Like almost any other argumentative adjective, importance operates in relative terms. You’ve heard the proverb that there is no joy without sadness; well, empirically, there is no significance without insignificance. So even if storytelling is the fabric of human history, even if every known culture produces art and even if we as a country spend trillions of dollars on movies every year, none of those facts really mean anything. They certainly prove that the humanities exist, but without another thing to compare them against, arguing for their significance doesn’t do much. It’s like a game where one team plays eternal defense — no one ever scores.

Here enters the unspeakable foil spirit of the humanities — the Will Turner to its Jack Sparrow, Luke Skywalker to its Han Solo, Horatio to its Hamlet — the sciences. The two often end up working together, and either might be the protagonist depending on your tastes. But it seems like everyone picks a favorite. And if you do have a favorite, you clearly must find one “better” (or “more important”) than the other one.

But is that really the case? Tastes are subjective. Telling yourself you must study financial engineering to live an “important” life is like deciding you must prefer Luke over Han to be a “better” person. An objectively important life does not exist. The more conversations I have about the unconditional value of any field of study, the more I hear opinions.

I have had a lot of those conversations and here is my verdict: everyone I know thinks their major is useless. The chemistry majors are convinced they will rot in labs for no pay, Woody Woo majors tell me they don’t know what they’re actually majoring in and even computer science majors battle bouts of dark and profound distress about living fulfilling lives. And then — here’s the kicker — each student is also convinced there is at least one other department that calls their concentration a waste of time.

I can walk through every single concentration listed on our website and tell you a version of this story. And sure, no matter how many departments I can cover, this is subjective data corrupted by my preferences in friendships and a complete lack of scientific method. But there is something to be said for a bunch of independently conceived stories with the same ending. Trust me on this one: narrative trends can tell you something quantifiable without numbers.

I am writing this column because every semester around midterms and finals, lunch conversations and social media threads turn towards how difficult it is to complete a problem set or how many pages are due this week. These academic spitting contests remind me of these neutral New York Times Op-Eds. True, a handful of my BSE friends seem willing to listen to the struggles of my AB friends, and vice versa, and that makes me hopeful. But that understanding has got to continue and grow past our liberal arts environment.
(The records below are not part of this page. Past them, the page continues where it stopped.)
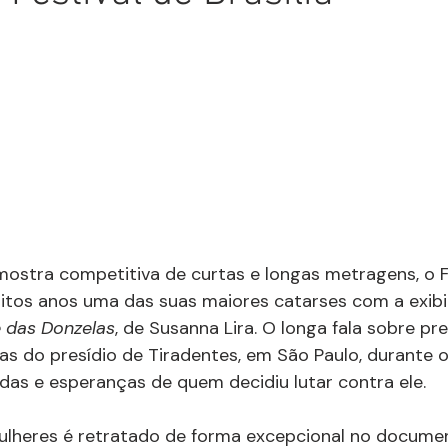
mostra competitiva de curtas e longas metragens, o F
uitos anos uma das suas maiores catarses com a exib
e das Donzelas
, de Susanna Lira. O longa fala sobre pre
las do presídio de Tiradentes, em São Paulo, durante 
vidas e esperanças de quem decidiu lutar contra ele.
mulheres é retratado de forma excepcional no documen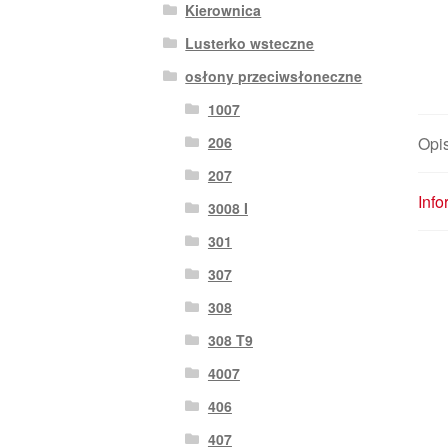
Kierownica
Lusterko wsteczne
osłony przeciwsłoneczne
1007
206
Opi
207
Inf
3008 I
301
307
308
308 T9
4007
406
407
Princeton classes across all departments, from math to anthropology, are notorious for getting caught up in theory. As the students of these fields, it’s our turn to convert that theory into action. I want to read articles about my classmates creating theatre companies like Trusty Sidekick, which uses performance to accelerate the development of children on the autism spectrum. I also want to read about my engineering friends in the National Academy of Sciences making technological advances in prosthetic limbs. And I want to root for both teams.

Intellectual breakthroughs are limited by apologies. No muse descends upon the chosen ones who dedicate their lives to the correct field and endows them with automatic bravado. Everyone starts staring into the void wondering what they’re going to make from it. While those studying humanities are obviously anxious, scientists are insecure too, and the social scientists freak out about being in the middle. If we’re all playing defense, who’s playing offense?

No one writes articles about the importance of data or scientific experiment; we as a society have decided to take that for granted. At some point, it’s time to do the same with arts and letters. All of it’s important. None of it’s important. Mainly, that conversation is not worth as much of our attention as we’re giving it. It’s time to take ownership. Instead of defending what we think is important, let’s actively do what we think is important.